Transcribed page contents:
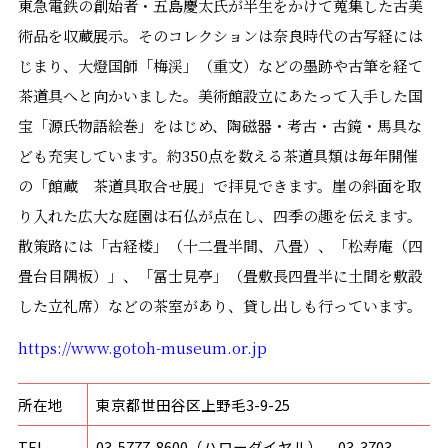
東急電鉄の創始者・五島慶太氏が半生をかけて蒐集した古美
術品を収蔵展示。そのコレクションは奈良時代の古写経には
じまり、大燈国師「梅渓」（重文）などの墨跡や古筆を経て
茶道具へと向かいました。美術館設立にあたって入手した国
宝「源氏物語絵巻」をはじめ、陶磁器・考古・古鏡・馬具な
ども充実しています。約
350
点を数える茶道具類は毎年開催
の「館蔵 茶道具取合せ展」で拝見できます。崖の斜面を取
り入れた広大な庭園は石仏が点在し、四季の趣を伝えます。
散策路には「古経楼」（十二畳半間、八畳）、「松寿庵（四
畳台目隅板）」、「冨士見亭」（畳敷長四畳半に土間を敷設
した立礼席）などの茶室があり、貸し出しも行っています。
https://www.gotoh-museum.or.jp
所在地
東京都世田谷区上野毛
3-9-25
TEL
03-5777-8600
（ハローダイヤル）
03-3703-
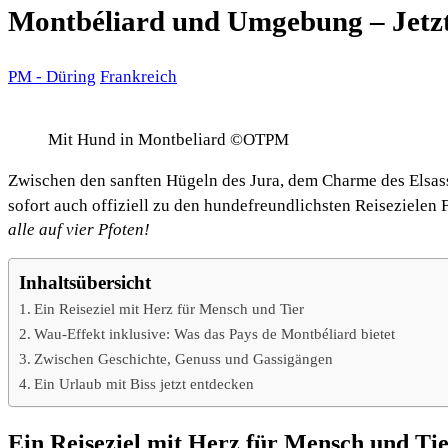
Montbéliard und Umgebung – Jetzt
PM - Düring
Frankreich
Mit Hund in Montbeliard ©OTPM
Zwischen den sanften Hügeln des Jura, dem Charme des Elsass
sofort auch offiziell zu den hundefreundlichsten Reisezielen
alle auf vier Pfoten!
Inhaltsübersicht
Ein Reiseziel mit Herz für Mensch und Tier
Wau-Effekt inklusive: Was das Pays de Montbéliard bietet
Zwischen Geschichte, Genuss und Gassigängen
Ein Urlaub mit Biss jetzt entdecken
Ein Reiseziel mit Herz für Mensch und Ti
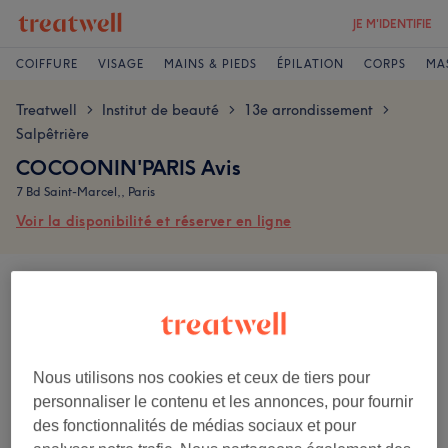
JE M'IDENTIFIE
COIFFURE
VISAGE
MAINS & PIEDS
ÉPILATION
CORPS
MA
Treatwell
Institut de beauté
13e arrondissement
>
>
>
Salpêtrière
COCOONIN'PARIS Avis
7 Bd Saint-Marcel,, Paris
Voir la disponibilité et réserver en ligne
Les avis sont écrits par les clients après leur visite.
4,9
9 avis
Nous utilisons nos cookies et ceux de tiers pour
personnaliser le contenu et les annonces, pour fournir
Ambiance
des fonctionnalités de médias sociaux et pour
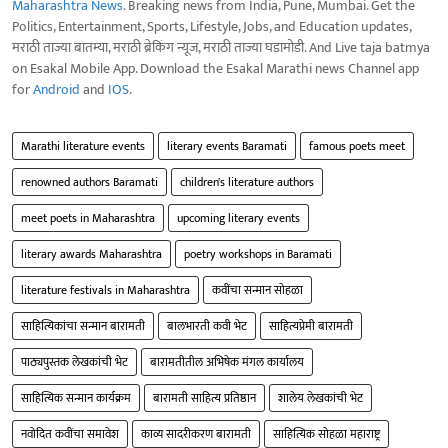
Maharashtra News
. Breaking news from India, Pune, Mumbai. Get the
Politics, Entertainment, Sports, Lifestyle, Jobs, and Education updates,
मराठी ताज्या बातम्या, मराठी ब्रेकिंग न्यूज, मराठी ताज्या घडामोडी. And Live taja batmya
on Esakal Mobile App. Download the Esakal Marathi news Channel app
for
Android
and
IOS
.
Marathi literature events
literary events Baramati
famous poets meet
renowned authors Baramati
children's literature authors
meet poets in Maharashtra
upcoming literary events
literary awards Maharashtra
poetry workshops in Baramati
literature festivals in Maharashtra
कवींचा सन्मान सोहळा
साहित्यिकांचा सन्मान बारामती
बालभारती कवी भेट
साहित्यप्रेमी बारामती
पाठ्यपुस्तक लेखकांची भेट
बारामतीतील अभिषेक मंगल कार्यालय
साहित्यिक सन्मान कार्यक्रम
बारामती साहित्य प्रतिष्ठान
शालेय लेखकांची भेट
नवोदित कवींचा समावेश
काव्य सादरीकरण बारामती
साहित्यिक सोहळा महाराष्ट्र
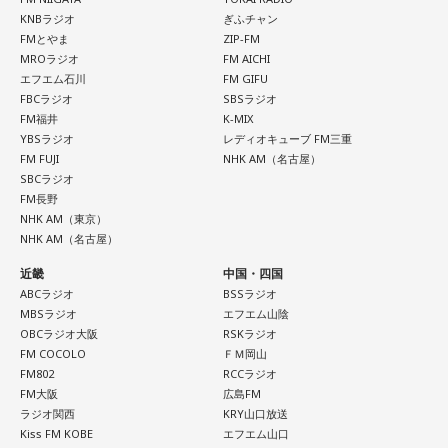
今回の訪問を通じて、馬が競技や競走だけではなく、さまざ
火曜の放送を聴く
KNBラジオ
ぎふチャン
まな形で人を支える存在であることを改めて感じた菅井。
FMとやま
ZIP-FM
MROラジオ
FM AICHI
「いろいろな形で人を助けてくれる馬たちが今後もいろいろ
水曜の放送を聴く
エフエム石川
FM GIFU
な場所で幸せに暮らせるようになったらいいな」と願いを語
FBCラジオ
SBSラジオ
った。
FM福井
K-MIX
YBSラジオ
レディオキューブ FM三重
木曜の放送を聴く
FM FUJI
NHK AM（名古屋）
SBCラジオ
FM長野
金曜の放送を聴く
NHK AM（東京）
NHK AM（名古屋）
近畿
中国・四国
ABCラジオ
BSSラジオ
MBSラジオ
エフエム山陰
OBCラジオ大阪
RSKラジオ
FM COCOLO
ＦＭ岡山
FM802
RCCラジオ
FM大阪
広島FM
ラジオ関西
KRY山口放送
Kiss FM KOBE
エフエム山口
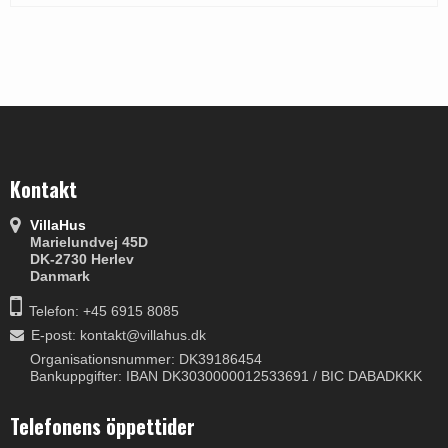
Kontakt
VillaHus
Marielundvej 45D
DK-2730 Herlev
Danmark
Telefon: +45 6915 8085
E-post
:
kontakt@villahus.dk
Organisationsnummer: DK39186454
Bankuppgifter: IBAN DK3030000012533691 / BIC DABADKKK
Telefonens öppettider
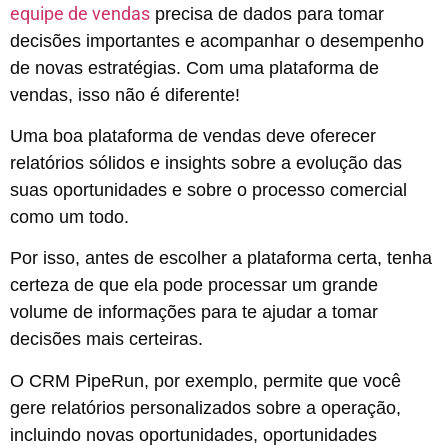
equipe de vendas
precisa de dados para tomar
decisões importantes e acompanhar o desempenho
de novas estratégias. Com uma plataforma de
vendas, isso não é diferente!
Uma boa plataforma de vendas deve oferecer
relatórios sólidos e insights sobre a evolução das
suas oportunidades e sobre o processo comercial
como um todo.
Por isso, antes de escolher a plataforma certa, tenha
certeza de que ela pode processar um grande
volume de informações para te ajudar a tomar
decisões mais certeiras.
O CRM PipeRun, por exemplo, permite que você
gere relatórios personalizados sobre a operação,
incluindo novas oportunidades, oportunidades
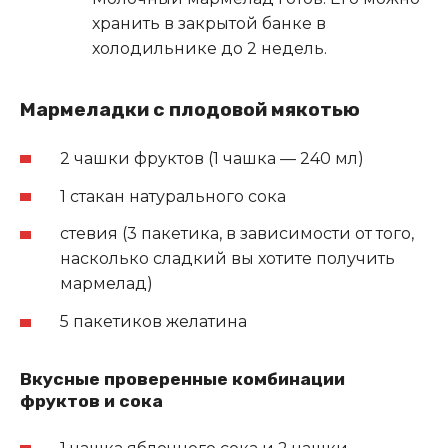
хранить в закрытой банке в
холодильнике до 2 недель.
Мармеладки с плодовой мякотью
2 чашки фруктов (1 чашка — 240 мл)
1 стакан натурального сока
стевия (3 пакетика, в зависимости от того,
насколько сладкий вы хотите получить
мармелад)
5 пакетиков желатина
Вкусные проверенные комбинации
фруктов и сока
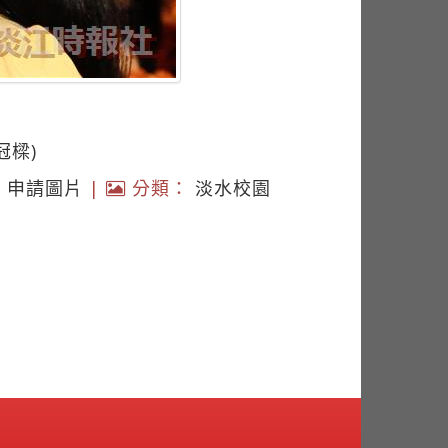
冠樑)
|
申請圖片
|
分類：
淡水校園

WHAT YOU HAVE TO DO:
Copy out every row above word for word, leaving out the pictures.

THE ANSWER:
東急電鉄の創始者・五島慶太氏が半生をかけて蒐集した古美
術品を収蔵展示。そのコレクションは奈良時代の古写経には
じまり、大燈国師「梅渓」（重文）などの墨跡や古筆を経て
茶道具へと向かいました。美術館設立にあたって入手した国
宝「源氏物語絵巻」をはじめ、陶磁器・考古・古鏡・馬具な
ども充実しています。約
350
点を数える茶道具類は毎年開催
の「館蔵 茶道具取合せ展」で拝見できます。崖の斜面を取
り入れた広大な庭園は石仏が点在し、四季の趣を伝えます。
散策路には「古経楼」（十二畳半間、八畳）、「松寿庵（四
畳台目隅板）」、「冨士見亭」（畳敷長四畳半に土間を敷設
した立礼席）などの茶室があり、貸し出しも行っています。
https://www.gotoh-museum.or.jp
所在地
東京都世田谷区上野毛
3-9-25
TEL
03-5777-8600
（ハローダイヤル）
03-3703-
Montbéliard und Umgebung – Jetzt
PM - Düring
Frankreich
Mit Hund in Montbeliard ©OTPM
Zwischen den sanften Hügeln des Jura, dem Charme des Elsass
sofort auch offiziell zu den hundefreundlichsten Reisezielen
alle auf vier Pfoten!
Inhaltsübersicht
Ein Reiseziel mit Herz für Mensch und Tier
Wau-Effekt inklusive: Was das Pays de Montbéliard bietet
Zwischen Geschichte, Genuss und Gassigängen
Ein Urlaub mit Biss jetzt entdecken
Ein Reiseziel mit Herz für Mensch und Ti
JE M'IDENTIFIE
COIFFURE
VISAGE
MAINS & PIEDS
ÉPILATION
CORPS
MA
Treatwell
Institut de beauté
13e arrondissement
>
>
>
Salpêtrière
COCOONIN'PARIS Avis
7 Bd Saint-Marcel,, Paris
Voir la disponibilité et réserver en ligne
Les avis sont écrits par les clients après leur visite.
4,9
9 avis
Nous utilisons nos cookies et ceux de tiers pour
personnaliser le contenu et les annonces, pour fournir
Ambiance
des fonctionnalités de médias sociaux et pour
Maharashtra News
. Breaking news from India, Pune, Mumbai. Get the
Politics, Entertainment, Sports, Lifestyle, Jobs, and Education updates,
मराठी ताज्या बातम्या, मराठी ब्रेकिंग न्यूज, मराठी ताज्या घडामोडी. And Live taja batmya
on Esakal Mobile App. Download the Esakal Marathi news Channel app
for
Android
and
IOS
.
Marathi literature events
literary events Baramati
famous poets meet
renowned authors Baramati
children's literature authors
meet poets in Maharashtra
upcoming literary events
literary awards Maharashtra
poetry workshops in Baramati
literature festivals in Maharashtra
कवींचा सन्मान सोहळा
साहित्यिकांचा सन्मान बारामती
बालभारती कवी भेट
साहित्यप्रेमी बारामती
पाठ्यपुस्तक लेखकांची भेट
बारामतीतील अभिषेक मंगल कार्यालय
साहित्यिक सन्मान कार्यक्रम
बारामती साहित्य प्रतिष्ठान
शालेय लेखकांची भेट
नवोदित कवींचा समावेश
काव्य सादरीकरण बारामती
साहित्यिक सोहळा महाराष्ट्र
今回の訪問を通じて、馬が競技や競走だけではなく、さまざ
火曜の放送を聴く
KNBラジオ
ぎふチャン
まな形で人を支える存在であることを改めて感じた菅井。
FMとやま
ZIP-FM
MROラジオ
FM AICHI
「いろいろな形で人を助けてくれる馬たちが今後もいろいろ
水曜の放送を聴く
エフエム石川
FM GIFU
な場所で幸せに暮らせるようになったらいいな」と願いを語
FBCラジオ
SBSラジオ
った。
FM福井
K-MIX
YBSラジオ
レディオキューブ FM三重
木曜の放送を聴く
FM FUJI
NHK AM（名古屋）
SBCラジオ
FM長野
金曜の放送を聴く
NHK AM（東京）
NHK AM（名古屋）
近畿
中国・四国
ABCラジオ
BSSラジオ
MBSラジオ
エフエム山陰
OBCラジオ大阪
RSKラジオ
FM COCOLO
ＦＭ岡山
FM802
RCCラジオ
FM大阪
広島FM
ラジオ関西
KRY山口放送
Kiss FM KOBE
エフエム山口
Kontakt
VillaHus
Marielundvej 45D
DK-2730 Herlev
Danmark
Telefon: +45 6915 8085
E-post
:
kontakt@villahus.dk
Organisationsnummer: DK39186454
Bankuppgifter: IBAN DK3030000012533691 / BIC DABADKKK
Telefonens öppettider
equipe de vendas
precisa de dados para tomar
decisões importantes e acompanhar o desempenho
de novas estratégias. Com uma plataforma de
vendas, isso não é diferente!
Uma boa plataforma de vendas deve oferecer
relatórios sólidos e insights sobre a evolução das
suas oportunidades e sobre o processo comercial
como um todo.
Por isso, antes de escolher a plataforma certa, tenha
certeza de que ela pode processar um grande
volume de informações para te ajudar a tomar
decisões mais certeiras.
O CRM PipeRun, por exemplo, permite que você
gere relatórios personalizados sobre a operação,
incluindo novas oportunidades, oportunidades
хранить в закрытой банке в
холодильнике до 2 недель.
Мармеладки с плодовой мякотью
2 чашки фруктов (1 чашка — 240 мл)
1 стакан натурального сока
стевия (3 пакетика, в зависимости от того,
насколько сладкий вы хотите получить
мармелад)
5 пакетиков желатина
Вкусные проверенные комбинации
фруктов и сока
冠樑)
|
申請圖片
|
分類：
淡水校園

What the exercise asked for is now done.